Réactions américaines
Washington a qualifié la décision sud‑africaine de contre‑productive. Tommy Beigott, porte‑parole adjoint du département d’État, a déclaré sur le réseau X que l’expulsion d’un diplomate en raison de ses critiques sur les liens entre l’ANC et des mouvements tels que le Hamas reflète une priorité accordée aux ressentiments politiques au détriment des intérêts des Sud‑Africains.
Selon l’administration américaine, ce type de mesure risque d’affaiblir les canaux diplomatiques utiles pour résoudre des différends et protéger les citoyens des deux pays, dans un contexte déjà tendu.

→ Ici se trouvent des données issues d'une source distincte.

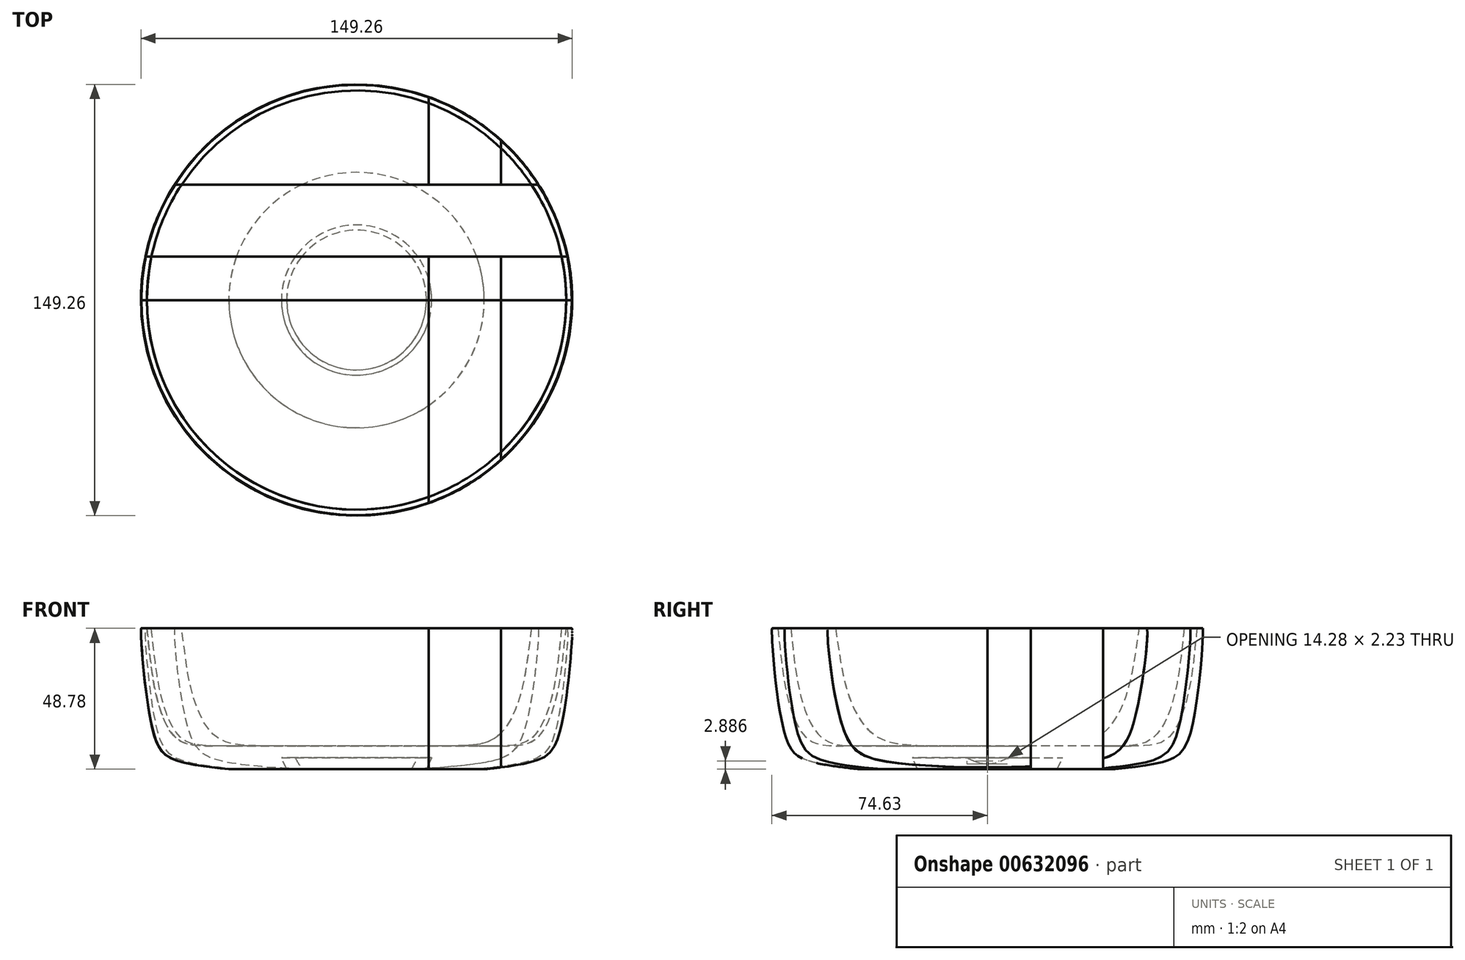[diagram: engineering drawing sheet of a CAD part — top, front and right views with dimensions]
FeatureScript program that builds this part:
annotation { "Feature Type Name" : "Feature", "Feature Type Description" : "" }
export const myFeature = defineFeature(function(context is Context, id is Id, definition is map)
    precondition{}
    {
        {
            var Q0;
            Q0=qCreatedBy(makeId("Top.planeOp"),FACE);
            var sketch = newSketch(context, id + "F0", { "sketchPlane" : qUnion([Q0])});
            skLineSegment(sketch, "E0.bottom", {"start": v(0, 0) * mm, "end": v(100, 0) * mm});
            skLineSegment(sketch, "E0.top", {"start": v(0, 25) * mm, "end": v(100, 25) * mm});
            skLineSegment(sketch, "E0.left", {"start": v(0, 0) * mm, "end": v(0, 25) * mm});
            skLineSegment(sketch, "E1.bottom", {"start": v(100, 25) * mm, "end": v(125, 25) * mm});
            skLineSegment(sketch, "E1.top", {"start": v(100, 0) * mm, "end": v(125, 0) * mm});
            skLineSegment(sketch, "E2.bottom", {"start": v(125, 25) * mm, "end": v(160, 25) * mm});
            skLineSegment(sketch, "E2.top", {"start": v(125, 0) * mm, "end": v(160, 0) * mm});
            skLineSegment(sketch, "E2.right", {"start": v(160, 25) * mm, "end": v(160, 0) * mm});
            skLineSegment(sketch, "E3.top", {"start": v(0, 60) * mm, "end": v(100, 60) * mm});
            skLineSegment(sketch, "E3.left", {"start": v(0, 25) * mm, "end": v(0, 60) * mm});
            skLineSegment(sketch, "E3.right", {"start": v(100, 25) * mm, "end": v(100, 60) * mm});
            skLineSegment(sketch, "E4.bottom", {"start": v(100, 60) * mm, "end": v(125, 60) * mm});
            skLineSegment(sketch, "E4.left", {"start": v(100, 60) * mm, "end": v(100, 25) * mm});
            skLineSegment(sketch, "E4.right", {"start": v(125, 60) * mm, "end": v(125, 25) * mm});
            skLineSegment(sketch, "E5.bottom", {"start": v(125, 60) * mm, "end": v(160, 60) * mm});
            skLineSegment(sketch, "E5.right", {"start": v(160, 60) * mm, "end": v(160, 25) * mm});
            skLineSegment(sketch, "E6.top", {"start": v(0, -90) * mm, "end": v(100, -90) * mm});
            skLineSegment(sketch, "E6.left", {"start": v(0, 0) * mm, "end": v(0, -90) * mm});
            skLineSegment(sketch, "E6.right", {"start": v(100, 0) * mm, "end": v(100, -90) * mm});
            skLineSegment(sketch, "E7.top", {"start": v(100, -90) * mm, "end": v(125, -90) * mm});
            skLineSegment(sketch, "E7.right", {"start": v(125, 0) * mm, "end": v(125, -90) * mm});
            skLineSegment(sketch, "E8.top", {"start": v(125, -90) * mm, "end": v(160, -90) * mm});
            skLineSegment(sketch, "E8.right", {"start": v(160, 0) * mm, "end": v(160, -90) * mm});
            skLineSegment(sketch, "E9", {"start": v(0, -15) * mm, "end": v(160, -15) * mm});
            skSolve(sketch);
        }
        {
            var Q0;
            Q0=makeQuery(id+"F0.imprint","IMPRINT",FACE,{"disambiguationData":[TD([[makeQuery(id+"F0.imprint","IMPRINT",EDGE,{"derivedFrom":sQuery(id+"F0.wireOp",EDGE,"E0.top")}),1.0]])]});
            extrude(context, id + "F1", {"entities" : qUnion([Q0]), "depth" : 50 * mm, "offsetDistance" : 25 * mm});
        }
        {
            var Q0;
            Q0=makeQuery(id+"F0.imprint","IMPRINT",FACE,{"disambiguationData":[TD([[makeQuery(id+"F0.imprint","IMPRINT",EDGE,{"derivedFrom":sQuery(id+"F0.wireOp",EDGE,"E4.bottom")}),-1.0]])]});
            extrude(context, id + "F2", {"entities" : qUnion([Q0]), "depth" : 50 * mm, "offsetDistance" : 25 * mm});
        }
        {
            var Q0;
            Q0=makeQuery(id+"F0.imprint","IMPRINT",FACE,{"disambiguationData":[TD([[makeQuery(id+"F0.imprint","IMPRINT",EDGE,{"derivedFrom":sQuery(id+"F0.wireOp",EDGE,"E5.bottom")}),-1.0]])]});
            extrude(context, id + "F3", {"entities" : qUnion([Q0]), "depth" : 50 * mm, "offsetDistance" : 25 * mm});
        }
        {
            var Q0;
            Q0=makeQuery(id+"F0.imprint","IMPRINT",FACE,{"disambiguationData":[TD([[makeQuery(id+"F0.imprint","IMPRINT",EDGE,{"derivedFrom":sQuery(id+"F0.wireOp",EDGE,"E0.left")}),-1.0]])]});
            extrude(context, id + "F4", {"entities" : qUnion([Q0]), "depth" : 50 * mm, "offsetDistance" : 25 * mm});
        }
        {
            var Q0;
            Q0=makeQuery(id+"F0.imprint","IMPRINT",FACE,{"disambiguationData":[TD([[makeQuery(id+"F0.imprint","IMPRINT",EDGE,{"derivedFrom":sQuery(id+"F0.wireOp",EDGE,"E1.left")}),1.0]])]});
            var Q1;
            {var subQ0=sQuery(id+"F0.wireOp",EDGE,"E0.bottom");Q1=makeQuery(id+"F0.imprint","IMPRINT",FACE,{"disambiguationData":[TD([[makeQuery(id+"F0.imprint","IMPRINT",EDGE,{"derivedFrom":subQ0}),-1.0]])]});}
            var Q2;
            {var subQ0=sQuery(id+"F0.wireOp",EDGE,"E2.top");Q2=makeQuery(id+"F0.imprint","IMPRINT",FACE,{"disambiguationData":[TD([[makeQuery(id+"F0.imprint","IMPRINT",EDGE,{"derivedFrom":subQ0}),-1.0]])]});}
            var Q3;
            {var subQ0=sQuery(id+"F0.wireOp",EDGE,"E6.top");Q3=makeQuery(id+"F0.imprint","IMPRINT",FACE,{"disambiguationData":[TD([[makeQuery(id+"F0.imprint","IMPRINT",EDGE,{"derivedFrom":subQ0}),1.0]])]});}
            var Q4;
            {var subQ0=sQuery(id+"F0.wireOp",EDGE,"E8.top");Q4=makeQuery(id+"F0.imprint","IMPRINT",FACE,{"disambiguationData":[TD([[makeQuery(id+"F0.imprint","IMPRINT",EDGE,{"derivedFrom":subQ0}),1.0]])]});}
            extrude(context, id + "F5", {"entities" : qUnion([Q0, Q1, Q2, Q3, Q4]), "depth" : 50 * mm, "offsetDistance" : 25 * mm});
        }
        {
            var Q0;
            {var subQ0=sQuery(id+"F0.wireOp",EDGE,"E1.top");Q0=makeQuery(id+"F0.imprint","IMPRINT",FACE,{"disambiguationData":[TD([[makeQuery(id+"F0.imprint","IMPRINT",EDGE,{"derivedFrom":subQ0}),-1.0]])]});}
            var Q1;
            {var subQ0=sQuery(id+"F0.wireOp",EDGE,"E7.top");Q1=makeQuery(id+"F0.imprint","IMPRINT",FACE,{"disambiguationData":[TD([[makeQuery(id+"F0.imprint","IMPRINT",EDGE,{"derivedFrom":subQ0}),1.0]])]});}
            extrude(context, id + "F6", {"entities" : qUnion([Q0, Q1]), "depth" : 50 * mm, "offsetDistance" : 25 * mm});
        }
        {
            var Q0;
            {var subQ0=sQuery(id+"F0.wireOp",EDGE,"E0.bottom");Q0=makeQuery(id+"F0.imprint","IMPRINT",FACE,{"disambiguationData":[TD([[makeQuery(id+"F0.imprint","IMPRINT",EDGE,{"derivedFrom":subQ0}),-1.0]])]});}
            extrude(context, id + "F7", {"entities" : qUnion([Q0]), "depth" : 50 * mm, "offsetDistance" : 25 * mm});
        }
        {
            var Q0;
            {var subQ0=sQuery(id+"F0.wireOp",EDGE,"E1.top");Q0=makeQuery(id+"F0.imprint","IMPRINT",FACE,{"disambiguationData":[TD([[makeQuery(id+"F0.imprint","IMPRINT",EDGE,{"derivedFrom":subQ0}),-1.0]])]});}
            extrude(context, id + "F8", {"entities" : qUnion([Q0]), "depth" : 50 * mm, "offsetDistance" : 25 * mm});
        }
        {
            var Q0;
            {var subQ0=sQuery(id+"F0.wireOp",EDGE,"E2.top");Q0=makeQuery(id+"F0.imprint","IMPRINT",FACE,{"disambiguationData":[TD([[makeQuery(id+"F0.imprint","IMPRINT",EDGE,{"derivedFrom":subQ0}),-1.0]])]});}
            extrude(context, id + "F9", {"entities" : qUnion([Q0]), "depth" : 50 * mm, "offsetDistance" : 25 * mm});
        }
        {
            var Q0;
            {var subQ0=sQuery(id+"F0.wireOp",EDGE,"E6.top");Q0=makeQuery(id+"F0.imprint","IMPRINT",FACE,{"disambiguationData":[TD([[makeQuery(id+"F0.imprint","IMPRINT",EDGE,{"derivedFrom":subQ0}),1.0]])]});}
            extrude(context, id + "F10", {"entities" : qUnion([Q0]), "depth" : 50 * mm, "offsetDistance" : 25 * mm});
        }
        {
            var Q0;
            {var subQ0=sQuery(id+"F0.wireOp",EDGE,"E7.top");Q0=makeQuery(id+"F0.imprint","IMPRINT",FACE,{"disambiguationData":[TD([[makeQuery(id+"F0.imprint","IMPRINT",EDGE,{"derivedFrom":subQ0}),1.0]])]});}
            extrude(context, id + "F11", {"entities" : qUnion([Q0]), "depth" : 50 * mm, "offsetDistance" : 25 * mm});
        }
        {
            var Q0;
            {var subQ0=sQuery(id+"F0.wireOp",EDGE,"E8.top");Q0=makeQuery(id+"F0.imprint","IMPRINT",FACE,{"disambiguationData":[TD([[makeQuery(id+"F0.imprint","IMPRINT",EDGE,{"derivedFrom":subQ0}),1.0]])]});}
            extrude(context, id + "F12", {"entities" : qUnion([Q0]), "depth" : 50 * mm, "offsetDistance" : 25 * mm});
        }
        {
            var Q0;
            Q0=makeQuery(id+"F7.opExtrude","SWEPT_FACE",FACE,{"disambiguationData":[OSD([sQuery(id+"F0.wireOp",EDGE,"E9")])]});
            var sketch = newSketch(context, id + "F13", { "sketchPlane" : qUnion([Q0])});
            skLineSegment(sketch, "E10", {"start": v(75, 72.12) * mm, "end": v(75, -27.18) * mm, "construction": true});
            skLineSegment(sketch, "E11", {"start": v(75, 4) * mm, "end": v(101, 4) * mm});
            skLineSegment(sketch, "E12", {"start": v(101, 4) * mm, "end": v(99.2, 0) * mm});
            skLineSegment(sketch, "E13", {"start": v(99.2, 0) * mm, "end": v(119.2, 0) * mm});
            skLineSegment(sketch, "E14", {"start": v(75, 8.1) * mm, "end": v(120, 8.1) * mm});
            skFitSpline(sketch, "E15", {"points": [v(119.2, 0) * mm, v(137.89, 3.26) * mm, v(145.42, 13.09) * mm, v(149.54, 48.76) * mm, v(149.46, 48.76) * mm], "startDerivative": vector(68.66, 7.54) * mm, "endDerivative": vector(-4.23, -2.58) * mm});
            skFitSpline(sketch, "E16", {"points": [v(120, 8.1) * mm, v(137.42, 10.74) * mm, v(144.55, 26.48) * mm, v(147.56, 48.76) * mm], "startDerivative": vector(87.08, 0) * mm, "endDerivative": vector(7.06, 60.03) * mm});
            skLineSegment(sketch, "E17", {"start": v(147.56, 48.76) * mm, "end": v(149.46, 48.76) * mm});
            skLineSegment(sketch, "E18", {"start": v(75, 8.1) * mm, "end": v(75, 4) * mm});
            skSolve(sketch);
        }
        {
            var Q0;
            {var subQ0=sQuery(id+"F13.wireOp",EDGE,"E18");Q0=makeQuery(id+"F13.imprint","IMPRINT",FACE,{"disambiguationData":[TD([[makeQuery(id+"F13.imprint","IMPRINT",EDGE,{"derivedFrom":subQ0}),1.0]])]});}
            var Q1;
            {var subQ3=sQuery(id+"F13.wireOp",EDGE,"E15");Q1=makeQuery(id+"F13.imprint","IMPRINT",FACE,{"disambiguationData":[TD([[makeQuery(id+"F13.imprint","IMPRINT",EDGE,{"derivedFrom":subQ3}),1.0]])]});}
            var Q2;
            {var subQ0=sQuery(id+"F13.wireOp",EDGE,"E13");var subQ1=sQuery(id+"F13.wireOp",EDGE,"E12");var subQ2=sQuery(id+"F0.wireOp",EDGE,"E9");var subQ3=makeQuery(id+"F13.imprint","INTERSECT",VERTEX,{"derivedFrom":[makeQuery(id+"F7.opExtrude","CAP_EDGE",EDGE,{"disambiguationData":[OSD([subQ2])],"isStart":true}),subQ1,subQ0]});Q2=makeQuery(id+"F13.imprint","IMPRINT",FACE,{"disambiguationData":[TD([[makeQuery(id+"F13.imprint","IMPRINT",EDGE,{"disambiguationData":[TD([[subQ3,1.0]])],"derivedFrom":subQ1}),1.0]])]});}
            var Q3;
            Q3=sQuery(id+"F13.wireOp",EDGE,"E10");
            revolve(context, id + "F14", {"operationType" : NewBodyOperationType.INTERSECT, "entities" : qUnion([Q0, Q1, Q2]), "axis" : qUnion([Q3]), "revolveType" : RevolveType.FULL, "oppositeDirection" : true});
        }
    });
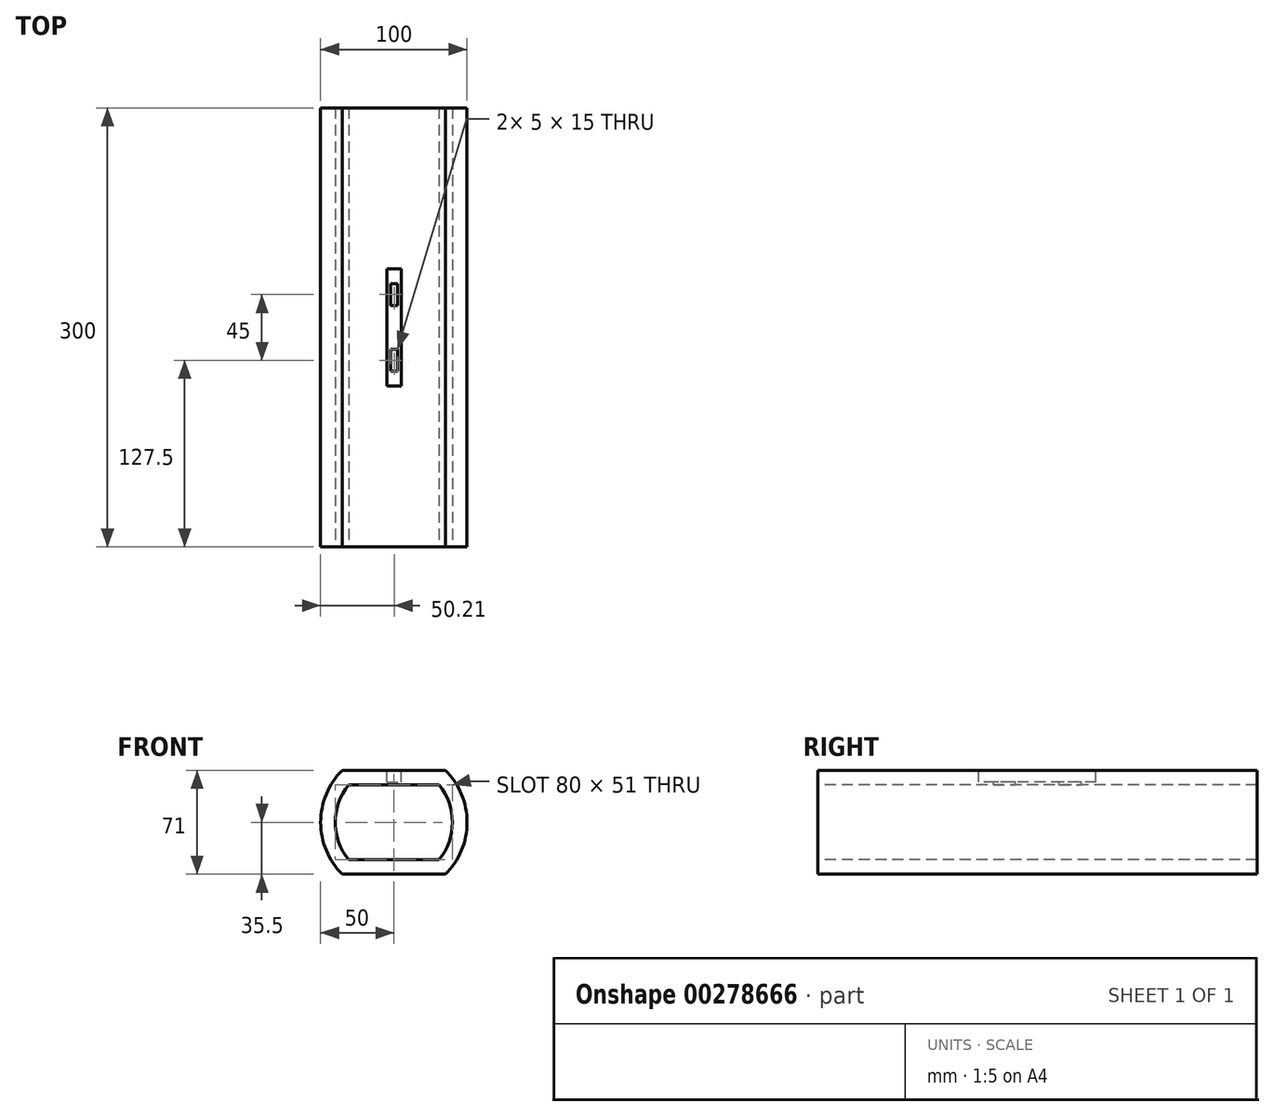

Motifs avancés par Pretoria
Le gouvernement sud‑africain a annoncé que le chargé d’affaires israélien, Ariel Siedman, avait été déclaré persona non grata et sommé de quitter le pays sous 72 heures. Le ministère des Relations internationales et de la Coopération a évoqué « une série de violations inacceptables des normes et pratiques diplomatiques ».
Parmi les comportements incriminés, Pretoria cite l’utilisation répétée de plateformes officielles israéliennes pour porter des attaques contre le président Cyril Ramaphosa ainsi que le manquement délibéré à informer les autorités sud‑africaines de visites potentielles de hauts responsables israéliens.
Le ministère a estimé que ces agissements constituent une « violation substantielle » de la Convention de Vienne sur les relations diplomatiques, et qu’ils ont sapé la confiance et les protocoles fondamentaux des relations bilatérales.
Riposte israélienne
Dans la foulée, Israël a pris des mesures réciproques en déclarant le chef de la mission sud‑africaine à Tel‑Aviv persona non grata, avec la même injonction de départ sous 72 heures. Tel Aviv a qualifié la décision sud‑africaine d’« attaque malveillante » sur la scène internationale.
Ce bras de fer diplomatique illustre l’escalade entre les deux États, marquée par des réponses symétriques et un durcissement des postures officielles.
Contexte et enjeux juridiques
Ces tensions s’inscrivent dans un contexte plus large, notamment après le conflit dans la bande de Gaza et les prises de position juridiques et politiques de l’Afrique du Sud. Le 29 décembre 2023, Pretoria a saisi la Cour internationale de Justice, accusant Israël de violations de la Convention pour la prévention et la répression du crime de génocide de 1948.
Au‑delà des actes symboliques d’expulsion, les différends juridiques et diplomatiques pourraient avoir des répercussions durables sur la coopération bilatérale, les échanges diplomatiques et la posture des partenaires internationaux vis‑à‑vis des deux pays.
Pour l’heure, la situation reste volatile et susceptible de nouvelles mesures réciproques. Les déclarations publiques des capitales montrent que la dissension est aujourd’hui autant politique que diplomatique, rendant toute désescalade délicate sans initiatives de dialogue soutenu.